Kristmann und Djemili wollen das ändern: „Du begegnest in fast jedem Spiel Charakteren, bei denen sofort klar ist, dass sie keine Rolle spielen. Wir wollen, dass die Grenzen verschwimmen. Bei uns soll jede Spielfigur ein Leben haben: Eltern, Geschwister, Geliebte und so weiter.“ Daraus entstand die Idee für The Curious Case, eine Detektivgeschichte im Berlin der 20er Jahre. Während im Vorgänger The Curious Expedition noch Urwälder und Wüsten generiert wurden, sind es jetzt Figuren. „Wir werden die Prozeduralität diesmal eher darauf anlegen, ein soziales Gefüge zu erzeugen.“

Der erste Prototyp erinnert an den Social Graph von Facebook, der ein Netzwerk zwischenmenschlicher Beziehungen mit Knotenpunkten zeichnet. Der Algorithmus erzeugt Figuren in ihrem Geburtsjahr und lässt sie dann Aufwachsen. Manche gehen eine Beziehung ein, andere eröffnen ein Geschäft oder waren im Krieg. Anders als in Cluedo soll es so nicht nur ein Opfer und einen Täter, sondern auch echte Motive und falsche Fährten geben. Nicht jeder Handlungsverlauf führt immer zum richtigen Ende. Ander als in linearen Erzählungen wie L.A. Noire kann so auch mal die falsche Person verurteilt werden.

Auch die Idee, prozedurale Generierung für stets neue Stories zu nutzen, ist nicht völlig neu. Das Actionspiel Mittelerde: Mordors Schatten (Shadow of Mordor) gab Orks mit dem sogenannten Nemesis-System mehr Persönlichkeit. Name und Aussehen der feindlichen Anführer werden zufällig erzeugt. Außerdem sind sie in der Lage, sich an Begegnungen mit dem Spieler zu erinnern und wollen etwa nach einer Niederlage Rache nehmen. So gibt es keinen allgemeinen Endboss, sondern einen ganz persönlichen Erzfeind für jeden Spieler.

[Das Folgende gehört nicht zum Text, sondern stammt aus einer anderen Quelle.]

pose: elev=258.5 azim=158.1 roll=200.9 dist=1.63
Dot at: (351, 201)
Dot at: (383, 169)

Einen noch umfassenderen Ansatz verfolgt Ken Levine, Autor von BioShock. 2014 stellte er das Konzept der Narrative Legos vor, bei dem jede Figur entsprechend ihrer eigenen Motivationen unterschiedlich auf die Handlungen des Spielers reagieren soll. Wie bei den namensgebenden Bausteinen soll aus kleinen Einzelteilen eine größere Geschichte entstehen. Bisher ist es allerdings bei der Theorie geblieben.

Während andere noch darüber reden, arbeitet die Indie-Szene schon an der Umsetzung dieser Vision. The Curious Case ist bei weitem nicht das einzige Beispiel: Das Textadventure Event[0] generiert Dialoge mit einer künstlichen Intelligenz und in Forest of Sleep soll mit diser Technik ein digitales Bilderbuch zusammengesetzt werden.

Kleinere Projekte haben den Vorteil, dass sie nicht an die bombastischen Erwartungen großer Titel gebunden sind: „Normalerweise könntest du gar nicht so viele Gesichter gestalten und so viele Stimmen aufnehmen. Das war auch ein Grund, warum wir die reduzierte Pixelart gewählt haben.“ sagt Indie-Entwickler Djemili. „Eine Erfahrung, die wir gemacht haben, war, Lücken zu lassen, die Spieler mit ihrer Fantasie füllen können.“

Erzählungen, die bei jedem Spielen neu entstehen, sind eine Möglichkeit für das Medium Videospiel einzigartig zu sein. Und es ist nur eine Frage der Zeit, bis die algorithmischen Drehbuchautoren gut genug sind, um Geschichte zu schreiben, die begeistern. The Curious Case steht noch am Anfang seiner Entwicklung. Wenn es fertig ist, könnte der Ansatz von Maschinen-Mensch aber zukunftsweisend werden. Vielleicht ist das nächste No Man’s Sky dann nicht nur unendlich groß, sondern hat auch 18 Trillionen Geschichten zu erzählen.